▶ **Task statement**: Please convert the part below that opens with the line containing "region: Nizjnij Novgorod" and closes with the line containing "longitude: -70.3921", both included, into a Markdown table with the columns Number and Line, skipping any blank lines.

▶ **Stored rows**:
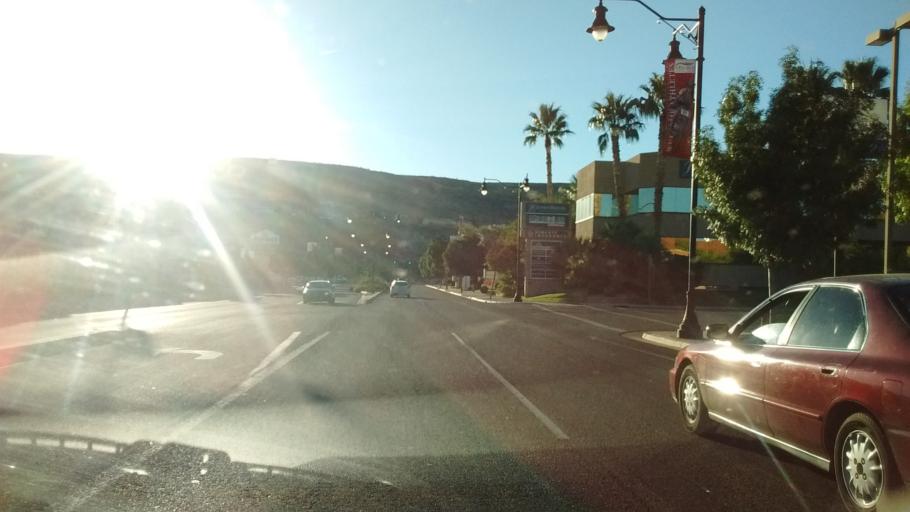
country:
--
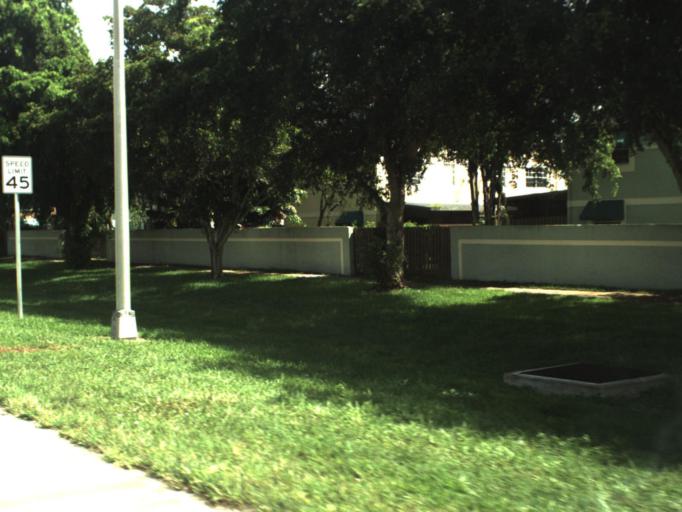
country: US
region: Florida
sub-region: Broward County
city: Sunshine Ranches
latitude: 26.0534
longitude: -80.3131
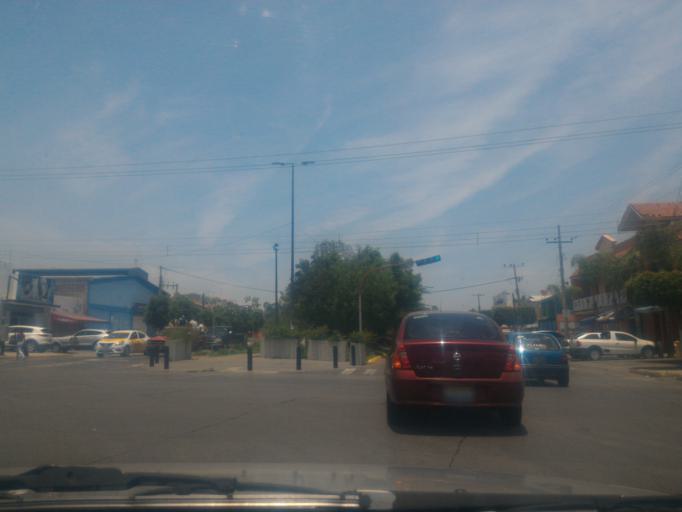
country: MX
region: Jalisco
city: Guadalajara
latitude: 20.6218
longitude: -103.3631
...
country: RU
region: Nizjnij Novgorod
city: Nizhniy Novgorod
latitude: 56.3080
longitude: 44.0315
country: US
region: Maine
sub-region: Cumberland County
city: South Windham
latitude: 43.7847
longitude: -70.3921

▶ **Solution below**:
| Number | Line |
|---|---|
| 1 | region: Nizjnij Novgorod |
| 2 | city: Nizhniy Novgorod |
| 3 | latitude: 56.3080 |
| 4 | longitude: 44.0315 |
| 5 | country: US |
| 6 | region: Maine |
| 7 | sub-region: Cumberland County |
| 8 | city: South Windham |
| 9 | latitude: 43.7847 |
| 10 | longitude: -70.3921 |